Çanakkale Köprüsü’ne iş yapan Çimtaş işçisi, bu şartlarda iş çıkışı normalden fazla trafik olduğunu söyledi. “Tam kapanma”nın aksine fazla mesaiye kaldıklarını söyleyen Çimtaş işçisi, “Bizde tam kapanma yok, tam çalışma var. Böyle bir ortamda iş yerinde pozitif var mı yok mu bilmiyorum” dedi. İş yoğunluğundan ancak soyunma odalarında sohbet etme şansı bulduklarını söyleyen Çimtaş işçisi “Yıllardır AKP’ye oy verenler dahi iktidarın pandemi ile ilgili karalarını beğenmiyor ve doğru bulmuyor” diye konuştu. Hükümetin vatandaşın canı ve sağlığını düşünmediğini belirten Çimtaş işçisi, “Üretim durmalı, yoksa virüs bitmeyecek. Cumhurbaşkanı yarın çıkıp ‘Pandemide bile çalışan işçilere teşekkür ederim’ diyecek. Devlet işim yürüsün, bana zarar gelmesin derdinde. Kim ölmüş, kim kalmış umurunda değil” dedi.
“HÜKÜMETİN KEYFİLİĞİ VAR”
Çalışmaya devam ettikleri için virüse yakalanan işçilerin olduğunu söyleyen Evyap işçisi, “Ben yoğun çalışıyorum. İşe gidip geliyorum. Bindiğim servis farklı. Soyunma odası farklı tamam ama kullandığımız makineler ortak. Ya da bindiğim servis aracı bizden sonra tabelayı değiştirip başka fabrikanın işçisini de taşıyor. Ben ne anladım bu işten? İktidarın aldığı önlemler tamamıyla göstermelik. Aldıkları kararlar önlemlerle ilgili değil yasaklarla ilgili. Virüsü bahane ederek insanların yaşamını kısıtlıyorlar. Aslında iktidar ömrünü uzatma derdinde… Ben bu kapanmanın işe yarayacağını düşünmüyorum. 17 gün sonra yine benzer şeyler yaşayacağız” dedi. İçki yasağını sorduğumuz Evyap işçisi, “Bunun virüsle ne alakası var? İçerim, içmem kimseyi ilgilendirmez. Bu karar halkın yaşam tarzına müdahaledir. Diğer taraftan turist serbest geziyor ama bizim vatandaşa yasaklar ve cezalar var. Bunun virüsle ilgisi yok. Hükümetin keyfiliği var. İnsanların özel hayatına, özgürlüğüne müdahale edersen koltukta oturamazsın” diye konuştu. Aşı tartışmalarına da değinen Evyap işçisi, “Tüm kararlar sürü bağışıklığına çıkıyor. Kaç defa ‘Şu tarihte aşı gelecek’ dediler ortada aşı yok. Şeffaf bir süreç işlemiyor” ifadelerini kullandı.
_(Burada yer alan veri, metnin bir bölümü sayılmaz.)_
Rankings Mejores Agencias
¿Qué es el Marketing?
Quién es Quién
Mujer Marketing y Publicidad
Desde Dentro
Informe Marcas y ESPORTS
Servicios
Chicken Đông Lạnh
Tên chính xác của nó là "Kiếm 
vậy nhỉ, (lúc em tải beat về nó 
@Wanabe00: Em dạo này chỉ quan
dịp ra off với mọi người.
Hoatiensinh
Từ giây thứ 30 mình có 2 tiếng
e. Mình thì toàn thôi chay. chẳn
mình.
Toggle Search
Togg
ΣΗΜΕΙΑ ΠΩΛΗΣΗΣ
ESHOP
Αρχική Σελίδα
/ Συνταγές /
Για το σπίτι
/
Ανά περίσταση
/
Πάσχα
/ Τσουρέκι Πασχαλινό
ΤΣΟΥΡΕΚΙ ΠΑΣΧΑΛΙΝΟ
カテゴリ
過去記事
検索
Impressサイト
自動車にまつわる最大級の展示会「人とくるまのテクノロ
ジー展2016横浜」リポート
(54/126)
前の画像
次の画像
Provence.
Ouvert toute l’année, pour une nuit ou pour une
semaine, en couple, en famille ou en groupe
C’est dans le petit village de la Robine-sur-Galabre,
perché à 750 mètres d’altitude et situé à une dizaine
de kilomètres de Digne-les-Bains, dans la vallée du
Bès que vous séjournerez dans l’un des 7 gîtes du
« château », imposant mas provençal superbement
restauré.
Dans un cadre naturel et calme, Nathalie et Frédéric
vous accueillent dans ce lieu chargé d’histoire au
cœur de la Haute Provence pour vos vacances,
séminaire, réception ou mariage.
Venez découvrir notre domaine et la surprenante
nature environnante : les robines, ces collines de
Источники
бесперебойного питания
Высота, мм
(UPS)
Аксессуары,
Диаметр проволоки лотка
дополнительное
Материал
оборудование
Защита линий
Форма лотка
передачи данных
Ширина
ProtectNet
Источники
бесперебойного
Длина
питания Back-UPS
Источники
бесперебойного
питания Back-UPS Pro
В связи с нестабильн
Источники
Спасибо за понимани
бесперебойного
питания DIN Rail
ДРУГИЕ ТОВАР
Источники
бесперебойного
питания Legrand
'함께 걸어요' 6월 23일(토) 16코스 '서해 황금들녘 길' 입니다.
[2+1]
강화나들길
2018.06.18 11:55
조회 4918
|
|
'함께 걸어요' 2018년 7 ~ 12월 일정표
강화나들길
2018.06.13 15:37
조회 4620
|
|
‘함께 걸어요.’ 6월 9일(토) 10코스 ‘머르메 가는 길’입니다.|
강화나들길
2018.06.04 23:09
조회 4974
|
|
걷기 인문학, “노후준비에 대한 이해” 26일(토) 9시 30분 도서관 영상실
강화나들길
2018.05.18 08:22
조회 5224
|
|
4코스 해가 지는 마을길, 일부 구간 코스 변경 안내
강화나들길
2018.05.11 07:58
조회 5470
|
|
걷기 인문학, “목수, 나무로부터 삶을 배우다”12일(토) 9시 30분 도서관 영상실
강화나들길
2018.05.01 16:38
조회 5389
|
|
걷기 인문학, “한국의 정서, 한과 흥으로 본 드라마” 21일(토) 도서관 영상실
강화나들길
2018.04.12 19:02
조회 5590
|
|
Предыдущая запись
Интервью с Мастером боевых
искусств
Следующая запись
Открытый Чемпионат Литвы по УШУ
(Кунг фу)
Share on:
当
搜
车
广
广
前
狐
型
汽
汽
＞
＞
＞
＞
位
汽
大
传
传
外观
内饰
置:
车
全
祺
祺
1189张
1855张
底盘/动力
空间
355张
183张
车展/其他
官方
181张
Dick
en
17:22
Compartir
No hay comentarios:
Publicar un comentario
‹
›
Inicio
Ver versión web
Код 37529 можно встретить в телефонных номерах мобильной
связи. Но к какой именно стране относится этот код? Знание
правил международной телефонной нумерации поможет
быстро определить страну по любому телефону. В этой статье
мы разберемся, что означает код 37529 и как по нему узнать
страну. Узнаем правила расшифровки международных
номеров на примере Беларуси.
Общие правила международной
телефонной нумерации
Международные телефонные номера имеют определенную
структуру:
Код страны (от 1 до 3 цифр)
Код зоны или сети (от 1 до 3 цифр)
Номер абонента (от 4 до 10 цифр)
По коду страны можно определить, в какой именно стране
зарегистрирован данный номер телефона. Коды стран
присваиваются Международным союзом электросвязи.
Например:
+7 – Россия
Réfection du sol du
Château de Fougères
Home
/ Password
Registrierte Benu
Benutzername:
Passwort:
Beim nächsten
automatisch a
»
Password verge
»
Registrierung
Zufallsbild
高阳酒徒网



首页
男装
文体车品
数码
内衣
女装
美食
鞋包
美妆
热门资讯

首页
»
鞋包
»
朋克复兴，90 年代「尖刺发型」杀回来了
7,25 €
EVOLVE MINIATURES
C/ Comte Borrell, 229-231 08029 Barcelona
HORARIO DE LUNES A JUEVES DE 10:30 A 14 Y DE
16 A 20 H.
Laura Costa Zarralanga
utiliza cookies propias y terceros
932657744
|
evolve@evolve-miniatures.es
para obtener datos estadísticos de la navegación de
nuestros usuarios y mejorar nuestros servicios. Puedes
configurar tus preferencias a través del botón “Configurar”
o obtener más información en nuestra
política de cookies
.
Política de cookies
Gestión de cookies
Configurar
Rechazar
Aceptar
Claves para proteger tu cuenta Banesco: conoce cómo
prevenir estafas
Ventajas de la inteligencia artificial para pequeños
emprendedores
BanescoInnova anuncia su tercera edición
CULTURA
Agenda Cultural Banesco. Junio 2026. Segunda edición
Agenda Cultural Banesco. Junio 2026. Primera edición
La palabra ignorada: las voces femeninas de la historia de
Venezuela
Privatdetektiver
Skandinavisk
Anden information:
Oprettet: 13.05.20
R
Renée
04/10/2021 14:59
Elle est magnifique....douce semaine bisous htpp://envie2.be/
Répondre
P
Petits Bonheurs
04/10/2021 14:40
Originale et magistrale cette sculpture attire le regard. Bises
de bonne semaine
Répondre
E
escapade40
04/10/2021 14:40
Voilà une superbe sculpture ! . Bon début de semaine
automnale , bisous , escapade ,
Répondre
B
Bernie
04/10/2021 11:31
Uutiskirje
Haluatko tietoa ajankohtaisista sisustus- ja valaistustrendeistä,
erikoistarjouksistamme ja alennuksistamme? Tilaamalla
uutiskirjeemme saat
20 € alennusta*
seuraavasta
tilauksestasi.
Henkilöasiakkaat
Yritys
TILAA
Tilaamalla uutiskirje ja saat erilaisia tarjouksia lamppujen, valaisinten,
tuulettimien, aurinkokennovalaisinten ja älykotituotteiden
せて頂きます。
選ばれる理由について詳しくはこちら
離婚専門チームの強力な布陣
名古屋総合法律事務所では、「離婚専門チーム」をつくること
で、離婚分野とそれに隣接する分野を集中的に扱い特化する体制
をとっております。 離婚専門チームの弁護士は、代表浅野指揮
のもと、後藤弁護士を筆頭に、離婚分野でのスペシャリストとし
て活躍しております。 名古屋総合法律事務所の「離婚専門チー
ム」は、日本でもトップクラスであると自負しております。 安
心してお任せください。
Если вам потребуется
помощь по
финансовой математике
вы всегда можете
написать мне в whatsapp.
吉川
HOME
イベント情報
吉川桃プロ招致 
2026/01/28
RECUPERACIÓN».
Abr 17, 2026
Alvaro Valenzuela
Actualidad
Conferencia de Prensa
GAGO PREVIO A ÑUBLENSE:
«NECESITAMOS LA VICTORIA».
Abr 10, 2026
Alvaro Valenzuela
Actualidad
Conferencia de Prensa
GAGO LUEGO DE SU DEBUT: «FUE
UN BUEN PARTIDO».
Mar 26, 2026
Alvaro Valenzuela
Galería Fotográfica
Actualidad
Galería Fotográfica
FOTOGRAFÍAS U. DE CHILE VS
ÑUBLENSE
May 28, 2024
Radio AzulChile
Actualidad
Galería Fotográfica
“ÖNCELİKLE İŞÇİLER AŞI OLMALI”
Alınan onca kararın kendisini etkilemediğini, normal çalışmaya devam ettiğini söyleyen Yılport işçisi de “Limanda önlemlere özen gösterilmesine rağmen virüse yakalananların olduğunu biliyoruz. Yan yanasın, aynı araca biniyorsun, aynı yerde soyunuyorsun, vardiya farklı ama aynı araç kabinini kullanıyorsun… İş
yerleri kapanmadan çare olmaz. Tabii bizim de sorumluluklarımız yok değil, biz de dikkat etmeliyiz” dedi.
Pandemiyle ilgili hükümetin yaptığı hiçbir şeyin doğru olmadığını dile getiren Yılport işçisi, “Hükümet salgınla ilgili doğru bir şey yapmışsa bence yanlışlıkla yapmıştır. Örneğin içki yasağının pandemi ile alakası yok. Tamamıyla siyasi düşüncelerinden yasakladılar. Tam kapanmanın virüsle alakası yok, turizm için yaptılar. Aşı dediler aşı yok. Evde duran kimseye bulaştırmaz ama dışarı gidip gelen virüs bulaştırır. Ben öncelikle işçilerin aşı olmasından tarafım. İktidar biz işçileri ayak takımı, kıymeti olmayan bir kesim olarak görüyor. Askere git, vergi ver, çalış… Bizim evimize ekmek götürüp götüremememiz iktidarın zerre umurunda değil. O sadece zenginler daha zengin olsun, bu düzen böyle sürsün gitsin istiyor. Tam kapanmada işçilerin çalışmasının bu anlamalara geldiğini düşünüyorum. Hükümete oy verenler artık muhalif işçilerin söylediklerine ‘haklısın’ demek zorunda kalıyor. Çünkü yapılanları onlar da görüyor. Ben bir öfke patlaması bekliyorum. Bu bence kaçınılmaz olacak” diye konuştu.